Supporters of the tax cuts argued that the state's economy will get a big, job-creating boost from the legislation on Brownback's desk, but the Legislature's staff forecasts that a budget shortfall will emerge by July 2014. The measure would cut individual income tax rates for 2013 and eliminate income taxes for the owners of 191,000 businesses.
Even with the tax cuts, any potential budget problems appear a year off. The next budget still was expected to leave healthy cash reserves at the end of June 2013 — in sharp contrast to the projected shortfall Brownback and lawmakers closed after he took office early last year.
"We're getting a good, healthy tax plan," said House Speaker Mike O'Neal, a conservative Hutchinson Republican. "We're getting a good, healthy budget."
Lawmakers expected to leave another big task — redrawing political boundaries to reflect population shifts over the past decade — to a federal court. A bitter feud between GOP factions, anticipating primary elections that will determine which camp controls the Senate next year, prevented passage of any redistricting proposals. The acrimony spilled over into most other big issues, including taxes.
Sunday was the 99th day of the Legislature's session — nine days longer than scheduled. The record is 107 days in 2002.
The conservative-backed tax cuts on Brownback's desk would be coupled with a sales tax reduction already planned for next year. The package is expected to provide $231 million in tax relief during the fiscal year that begins July 1, and the annual figure grows to $934 million in six years.
Brownback has until the end of the week to decide the bill's fate, but he's publicly embraced it. His administration had talked about having a signing ceremony Monday in Wichita, though plans weren't firm as of Sunday.
The next fiscal year's budget didn't need much more tightening, because the state expects to have adequate cash reserves to cover the tax cuts and still have a $464 million surplus at the end of June 2013. The proposed budget even boosts base aid to public schools by $60 per pupil, or about 1.6 percent, offsetting a small portion of earlier reductions in aid prompted by the Great Recession.
Critics called the tax cuts irresponsible.

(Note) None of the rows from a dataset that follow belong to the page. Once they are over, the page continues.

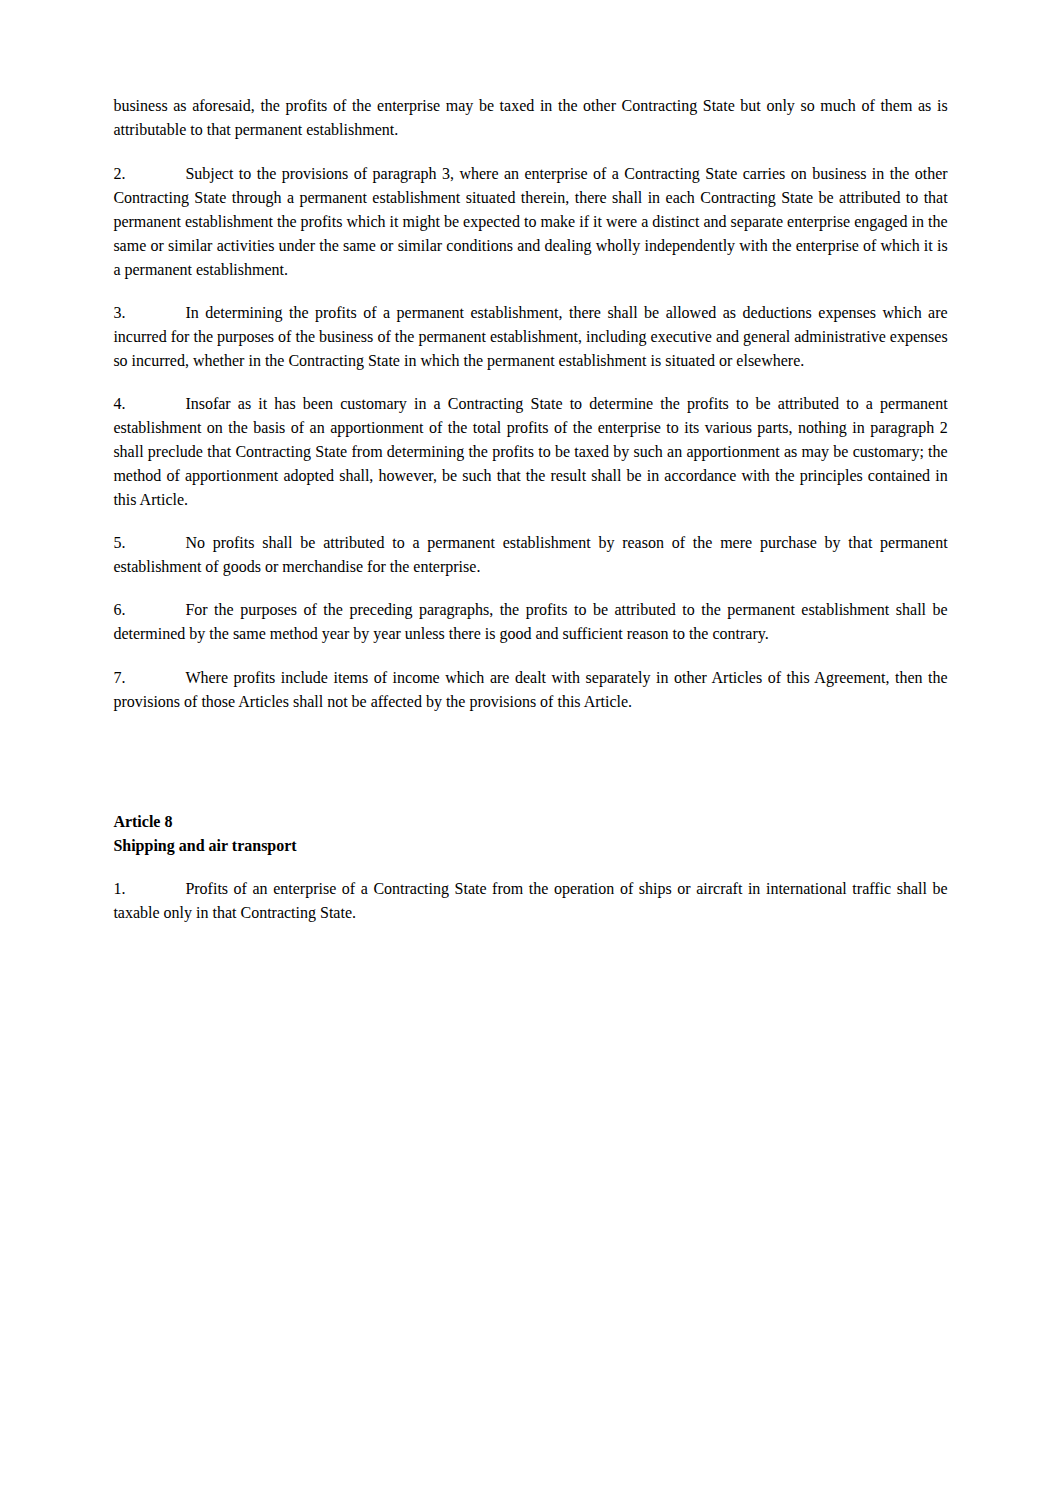business as aforesaid, the profits of the enterprise may be taxed in the other Contracting State but only so much of them as is attributable to that permanent establishment.
2. Subject to the provisions of paragraph 3, where an enterprise of a Contracting State carries on business in the other Contracting State through a permanent establishment situated therein, there shall in each Contracting State be attributed to that permanent establishment the profits which it might be expected to make if it were a distinct and separate enterprise engaged in the same or similar activities under the same or similar conditions and dealing wholly independently with the enterprise of which it is a permanent establishment.
3. In determining the profits of a permanent establishment, there shall be allowed as deductions expenses which are incurred for the purposes of the business of the permanent establishment, including executive and general administrative expenses so incurred, whether in the Contracting State in which the permanent establishment is situated or elsewhere.
4. Insofar as it has been customary in a Contracting State to determine the profits to be attributed to a permanent establishment on the basis of an apportionment of the total profits of the enterprise to its various parts, nothing in paragraph 2 shall preclude that Contracting State from determining the profits to be taxed by such an apportionment as may be customary; the method of apportionment adopted shall, however, be such that the result shall be in accordance with the principles contained in this Article.
5. No profits shall be attributed to a permanent establishment by reason of the mere purchase by that permanent establishment of goods or merchandise for the enterprise.
6. For the purposes of the preceding paragraphs, the profits to be attributed to the permanent establishment shall be determined by the same method year by year unless there is good and sufficient reason to the contrary.
7. Where profits include items of income which are dealt with separately in other Articles of this Agreement, then the provisions of those Articles shall not be affected by the provisions of this Article.
Article 8
Shipping and air transport
1. Profits of an enterprise of a Contracting State from the operation of ships or aircraft in international traffic shall be taxable only in that Contracting State.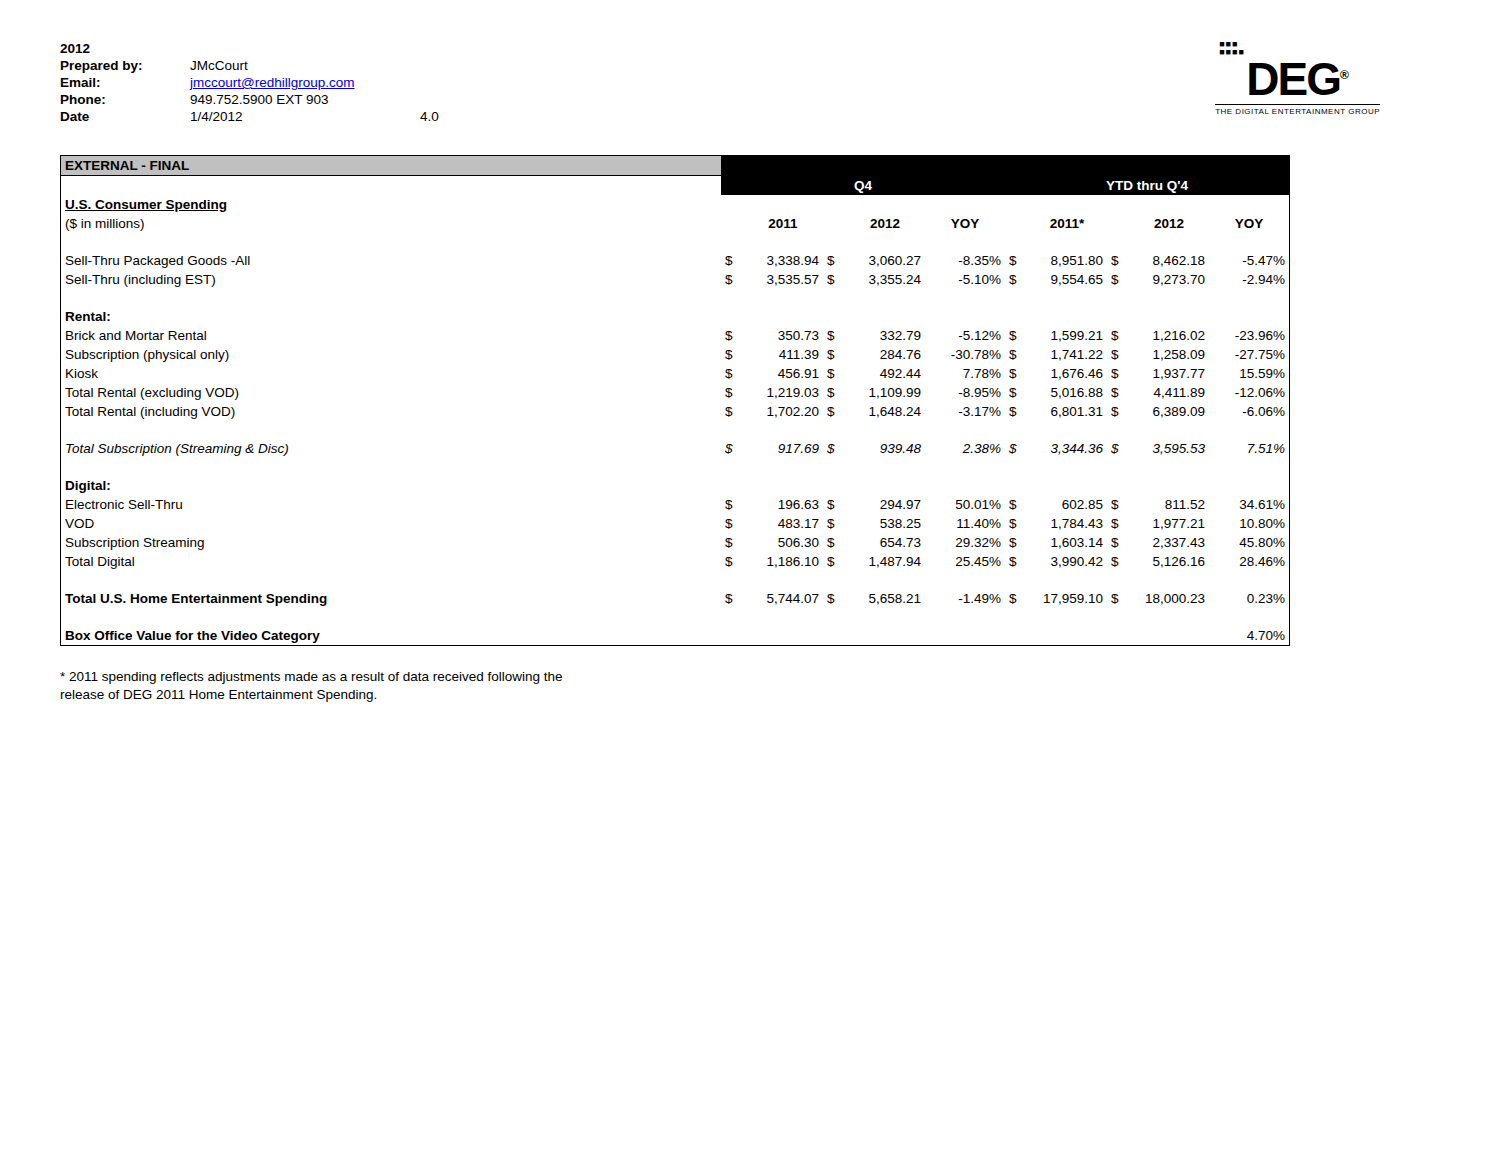| 2012 | | |
| Prepared by: | JMcCourt | |
| Email: | jmccourt@redhillgroup.com | |
| Phone: | 949.752.5900 EXT 903 | |
| Date | 1/4/2012 | 4.0 |
■■■
■■■■
DEG®
THE DIGITAL ENTERTAINMENT GROUP
| EXTERNAL - FINAL | | |
| | | | | Q4 | YTD thru Q'4 |
| U.S. Consumer Spending | | | |
| ($ in millions) | | | 2011 | | 2012 | YOY | | 2011* | | 2012 | YOY |
| Sell-Thru Packaged Goods -All | | $ | 3,338.94 | $ | 3,060.27 | -8.35% | $ | 8,951.80 | $ | 8,462.18 | -5.47% |
| Sell-Thru (including EST) | | $ | 3,535.57 | $ | 3,355.24 | -5.10% | $ | 9,554.65 | $ | 9,273.70 | -2.94% |
| Rental: | | | |
| Brick and Mortar Rental | | $ | 350.73 | $ | 332.79 | -5.12% | $ | 1,599.21 | $ | 1,216.02 | -23.96% |
| Subscription (physical only) | | $ | 411.39 | $ | 284.76 | -30.78% | $ | 1,741.22 | $ | 1,258.09 | -27.75% |
| Kiosk | | $ | 456.91 | $ | 492.44 | 7.78% | $ | 1,676.46 | $ | 1,937.77 | 15.59% |
| Total Rental (excluding VOD) | | $ | 1,219.03 | $ | 1,109.99 | -8.95% | $ | 5,016.88 | $ | 4,411.89 | -12.06% |
| Total Rental (including VOD) | | $ | 1,702.20 | $ | 1,648.24 | -3.17% | $ | 6,801.31 | $ | 6,389.09 | -6.06% |
| Total Subscription (Streaming & Disc) | | $ | 917.69 | $ | 939.48 | 2.38% | $ | 3,344.36 | $ | 3,595.53 | 7.51% |
| Digital: | | | |
| Electronic Sell-Thru | | $ | 196.63 | $ | 294.97 | 50.01% | $ | 602.85 | $ | 811.52 | 34.61% |
| VOD | | $ | 483.17 | $ | 538.25 | 11.40% | $ | 1,784.43 | $ | 1,977.21 | 10.80% |
| Subscription Streaming | | $ | 506.30 | $ | 654.73 | 29.32% | $ | 1,603.14 | $ | 2,337.43 | 45.80% |
| Total Digital | | $ | 1,186.10 | $ | 1,487.94 | 25.45% | $ | 3,990.42 | $ | 5,126.16 | 28.46% |
| Total U.S. Home Entertainment Spending | | $ | 5,744.07 | $ | 5,658.21 | -1.49% | $ | 17,959.10 | $ | 18,000.23 | 0.23% |
| Box Office Value for the Video Category | | | | | | | 4.70% |
* 2011 spending reflects adjustments made as a result of data received following the release of DEG 2011 Home Entertainment Spending.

The Legislature's research staff has projected that the combination of income and sales tax cuts will spawn a budget shortfall that would balloon to nearly $2.5 billion by July 2018 if left unchecked.
"If we can't rectify some of the issues with that when we come back next year, there will be huge problems," said Senate President Steve Morris, a moderate Hugoton Republican who was even skeptical of alternative proposals to phase the same cuts in over six years.

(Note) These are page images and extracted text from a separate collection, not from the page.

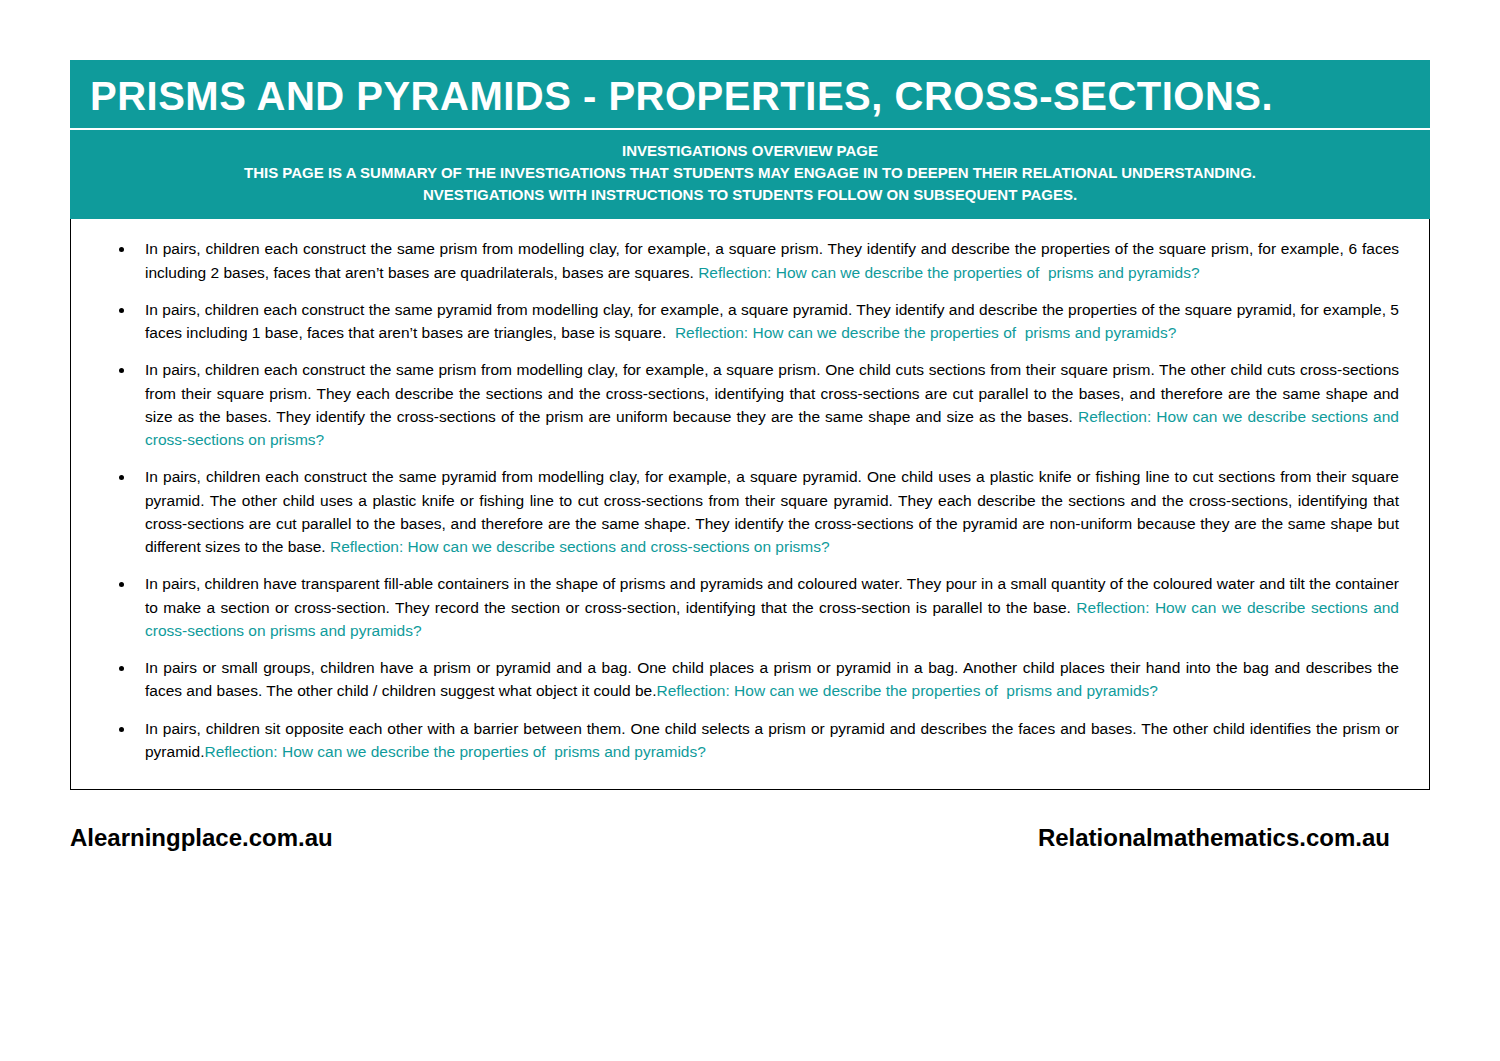PRISMS AND PYRAMIDS - PROPERTIES, CROSS-SECTIONS.
INVESTIGATIONS OVERVIEW PAGE
THIS PAGE IS A SUMMARY OF THE INVESTIGATIONS THAT STUDENTS MAY ENGAGE IN TO DEEPEN THEIR RELATIONAL UNDERSTANDING.
NVESTIGATIONS WITH INSTRUCTIONS TO STUDENTS FOLLOW ON SUBSEQUENT PAGES.
In pairs, children each construct the same prism from modelling clay, for example, a square prism. They identify and describe the properties of the square prism, for example, 6 faces including 2 bases, faces that aren’t bases are quadrilaterals, bases are squares. Reflection: How can we describe the properties of prisms and pyramids?
In pairs, children each construct the same pyramid from modelling clay, for example, a square pyramid. They identify and describe the properties of the square pyramid, for example, 5 faces including 1 base, faces that aren’t bases are triangles, base is square. Reflection: How can we describe the properties of prisms and pyramids?
In pairs, children each construct the same prism from modelling clay, for example, a square prism. One child cuts sections from their square prism. The other child cuts cross-sections from their square prism. They each describe the sections and the cross-sections, identifying that cross-sections are cut parallel to the bases, and therefore are the same shape and size as the bases. They identify the cross-sections of the prism are uniform because they are the same shape and size as the bases. Reflection: How can we describe sections and cross-sections on prisms?
In pairs, children each construct the same pyramid from modelling clay, for example, a square pyramid. One child uses a plastic knife or fishing line to cut sections from their square pyramid. The other child uses a plastic knife or fishing line to cut cross-sections from their square pyramid. They each describe the sections and the cross-sections, identifying that cross-sections are cut parallel to the bases, and therefore are the same shape. They identify the cross-sections of the pyramid are non-uniform because they are the same shape but different sizes to the base. Reflection: How can we describe sections and cross-sections on prisms?
In pairs, children have transparent fill-able containers in the shape of prisms and pyramids and coloured water. They pour in a small quantity of the coloured water and tilt the container to make a section or cross-section. They record the section or cross-section, identifying that the cross-section is parallel to the base. Reflection: How can we describe sections and cross-sections on prisms and pyramids?
In pairs or small groups, children have a prism or pyramid and a bag. One child places a prism or pyramid in a bag. Another child places their hand into the bag and describes the faces and bases. The other child / children suggest what object it could be.Reflection: How can we describe the properties of prisms and pyramids?
In pairs, children sit opposite each other with a barrier between them. One child selects a prism or pyramid and describes the faces and bases. The other child identifies the prism or pyramid.Reflection: How can we describe the properties of prisms and pyramids?
Alearningplace.com.au
Relationalmathematics.com.au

Under the tax bill, the state's top individual income tax rate would drop to 4.9 percent from 6.45 percent for 2013. The business tax break is targeted at the owners of partnerships, sole proprietorships and other small businesses, though critics believe large companies will change their legal structures to will take advantage.
The sales tax will drop to 5.7 percent from 6.3 percent in July 2013. Lawmakers promised the reduction two years ago when they boosted the rate to close a budget shortfall, before Brownback took office.